I nod. I make to get up, but she holds me down.

‘Explain to me why this is so important. Why Gruoch is so important. In terms that I can understand,’ she adds, echoing the phrase she had used when we first met.

That was the moment I first realized there was a heart, an intellect behind her then blood-soaked presence. How far we’ve come!

I try to string my thoughts in order.

‘Shepherd showed me a folio.’ She glares at me, the ‘what did I just say’ unspoken.

‘I’m sorry, a folio is a bunch of papers, of …

papyri, folded together. It carries words on it, words that make a story someone’s written.

I read it. It was my story. Depicting everything that happened in my life, every word I’d ever uttered, up to the point where I jumped off a balcony in my castle, and landed on that white corridor where I found you. ’

That’s a lie, though, isn’t it?

The folio didn’t recount everything.
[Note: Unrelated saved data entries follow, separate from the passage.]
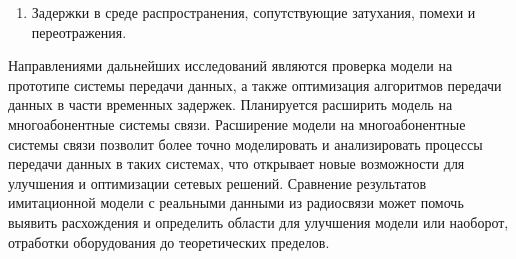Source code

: \begin{onehalfspace}
\begin{enumerate}
    \item	Задержки в среде распространения, сопутствующие затухания, помехи и переотражения. 
 
	\end{enumerate}
 



 
Направлениями дальнейших исследований являются проверка модели на прототипе системы передачи данных, а также оптимизация алгоритмов передачи данных в части временных задержек. Планируется расширить модель на многоабонентные системы связи. Расширение модели на многоабонентные системы связи позволит более точно моделировать и анализировать процессы передачи данных в таких системах, что открывает новые возможности для улучшения и оптимизации сетевых решений. Сравнение результатов имитационной модели с реальными данными из радиосвязи может помочь выявить расхождения и определить области для улучшения модели или наоборот, отработки оборудования до теоретических пределов.
 

	



 
\end{onehalfspace} 
	\newpage



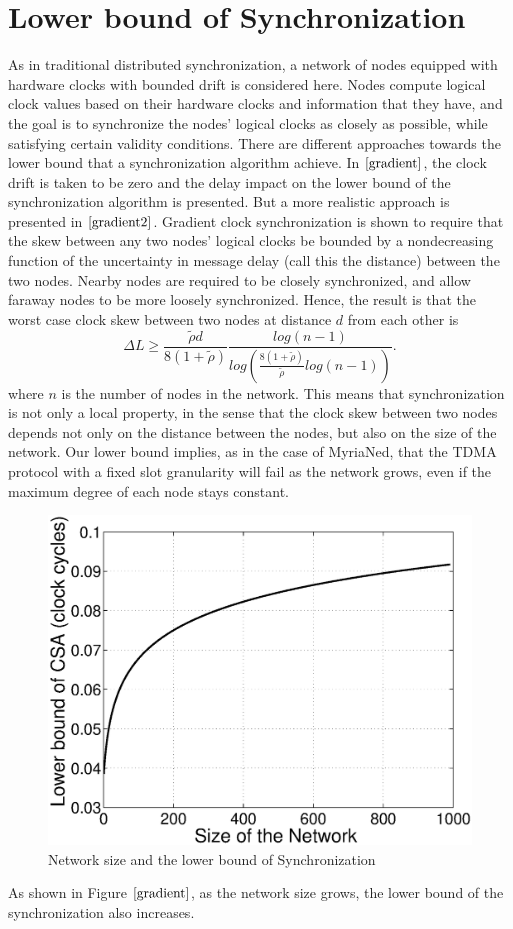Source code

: \documentclass[a4paper,10pt]{report}
\begin{document}
\section{\textbf{Lower bound of Synchronization}}
As in traditional distributed synchronization, a network of nodes equipped with hardware clocks with bounded drift is considered
here. Nodes compute logical clock values based on their hardware clocks and information that they have, and the goal is to
synchronize the nodes' logical clocks as closely as possible, while satisfying certain validity conditions. \newline
There are different approaches towards the lower bound that a synchronization algorithm achieve. In $\cite{gradient}$, the clock drift is taken to be zero and the delay impact on the lower bound of the synchronization algorithm is presented. But a more realistic approach is presented in $\cite{gradient2}$. Gradient clock synchronization is shown to require that the skew between any two nodes' logical clocks be
bounded by a nondecreasing function of the uncertainty in message delay (call this the distance) between the two nodes. Nearby nodes
are required to be closely synchronized, and allow faraway nodes to be more loosely synchronized. Hence, the result is that the worst
case clock skew between two nodes at distance $d$ from each other is 
\begin{equation}
\Delta L \geq \frac{\tilde \rho d}{8(1+\tilde \rho)}\frac{log(n-1)}{log(\frac{8(1+\tilde \rho)}{\tilde \rho}log(n-1))}.
\end{equation}
where $n$ is the number of nodes in the network. This means that synchronization is not only a local property, in the sense that the clock skew between two nodes depends not only on the distance between the nodes, but also on the size of the network. \newline
Our lower bound implies, as in the case of MyriaNed, that the TDMA protocol with a fixed slot granularity will fail as the network grows, even if the maximum degree of each node stays constant.
\begin{figure}
\centering
\includegraphics[width=0.5 \textwidth]{lowerbound}
\caption{Network size and the lower bound of Synchronization}
\label{gradient}
\end{figure}
As shown in Figure $\ref{gradient}$, as the network size grows, the lower bound of the synchronization also increases.
\end{document}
My meeting with the witches in the woods … That wasn’t there. The Tragedie of Macbeth was much more focused on Macbeth himself.

‘So you think … you’re not real?’ Claret asks. Her hand traces my ribcage and it’s so real, oh it’s all so real I could die.

‘I did, uhm, think that. That I was just a figment Shakespeare put to paper. But then I found a name in his study, Gruoch Macbethad. And when I cornered him, he explained he based his story on real people, who existed long before his time.’

Claret nods, an impressive feat given that her head is currently occupied with nuzzling my neck, heading down to my chest, her sharp nose carving a path of fire on my skin, scalding even over my dress. ‘So you wanted to see her for yourself. If she’s more you than you.’

Her head is almost at my waist, her hands are snaking up my thighs, and oh my God what’s happening?

‘Don’t worry,’ Claret whispers on my upper thigh and my lips shape a silent oh.

‘He left. He can’t see us right now. I can hear him saddling the horses.

We have a little time. Tell me, does this feel like something else composed for you?

Something you’re not choosing?’ Amber eyes flash me a wicked stare before they disappear.

Her head sinks down on me, her lips, her tongue, her fingers, entering and claiming and lapping and opening and shaping and oh!

I can feel it, I can so feel it, a new chapter of my life being carved across my skin, every word setting me on wondrous fire as Claret rewrites me, as my love rewrites me from the inside out.

No man could have ever written this.